Mintz expressed frustration that neither the provincial government nor Montreal is ensuring that the next step—public consultations—will take place soon.

“This $40 million bridge represents only about 1% of the total cost of the $4 billion Turcot reconstruction. It is also essentially the only part of this mega-project that is for cyclists and pedestrians, but in 2010, it was the first part of the Turcot to be cut.”

Mintz also suggests that the Dalle-Parc is symptomatic of a larger problem; the MTQ has no target for how much of its overall budget is allocated for active transport. “Amazingly, the MTQ does not even seem to be keeping track of what it is spending on active transport. But from what we can determine, that number is well under 1% of its budget across Quebec.”

“Quebec gives lip service to encouraging walking or riding bicycles, but is simply not spending on the necessary infrastructure for this to ever happen,” she lamented. Still, Mintz said she is encouraged that an announcement on the Dalle-Parc project will be made soon as reported by Global News.
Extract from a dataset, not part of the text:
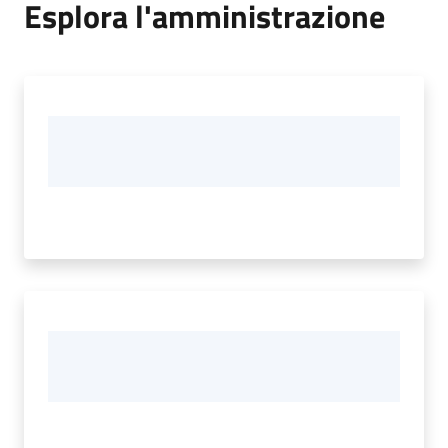
Esplora l'amministrazione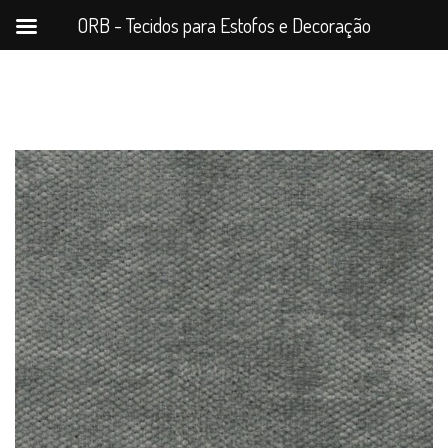
ORB - Tecidos para Estofos e Decoração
While the Liberals have now said they are in favour of the Dalle-Parc, Gonzalez wants other Quebec political parties to commit to the plan.

The Dalle-Parc bridge would begin near the intersection of St. Jacques Street and Cavendish Blvd in NDG, crossing over the new CN train tracks and the new Highway 20. From there, a bike and pedestrian path would link to the Lachine Canal bike path, less than 1km from St. Jacques Street.
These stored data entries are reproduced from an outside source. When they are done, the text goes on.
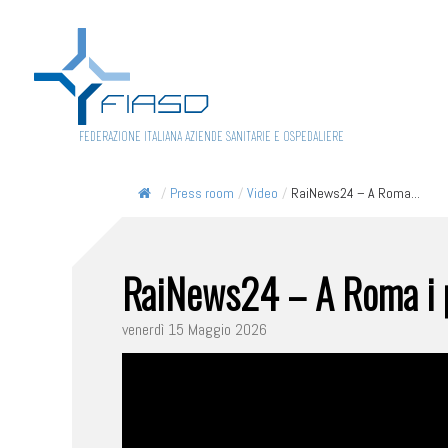
FEDERAZIONE ITALIANA AZIENDE SANITARIE E OSPEDALIERE
/
Press room
/
Video
/
RaiNews24 – A Roma...
RaiNews24 – A Roma i pr
venerdì 15 Maggio 2026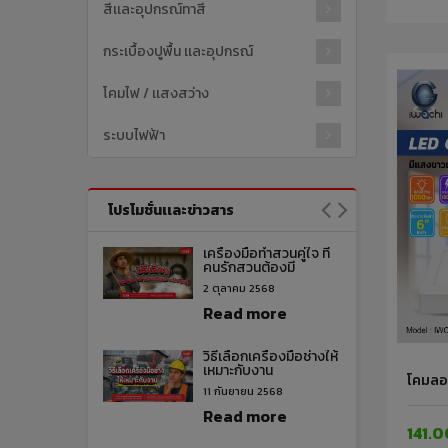
สีเเละอุปกรณ์ทาสี
กระเบื้องปูพื้น เเละอุปกรณ์
โคมไฟ / เเสงสว่าง
ระบบไฟฟ้า
โปรโมชั่นเเละข่าวสาร
เครื่องมือทำสวนคู่ใจ ที่
คนรักสวนต้องมี
2 ตุลาคม 2568
Read more
วิธีเลือกเครื่องมือช่างให้
เหมาะกับงาน
โคมลอย
11 กันยายน 2568
Read more
141.0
An existing pedestrian bridge already crosses the Lachine canal here, near Irwin Street in the Southwest, providing easy access to Angrignon Park and metro station as well as to LaSalle. In French “Dalle” can mean “stepping stone” and that is what the name refers to. Currently, it is about an 8km bicycle ride from the bottom of Cavendish Blvd to Irwin Street, and cyclists must traverse some dangerous intersections to get there.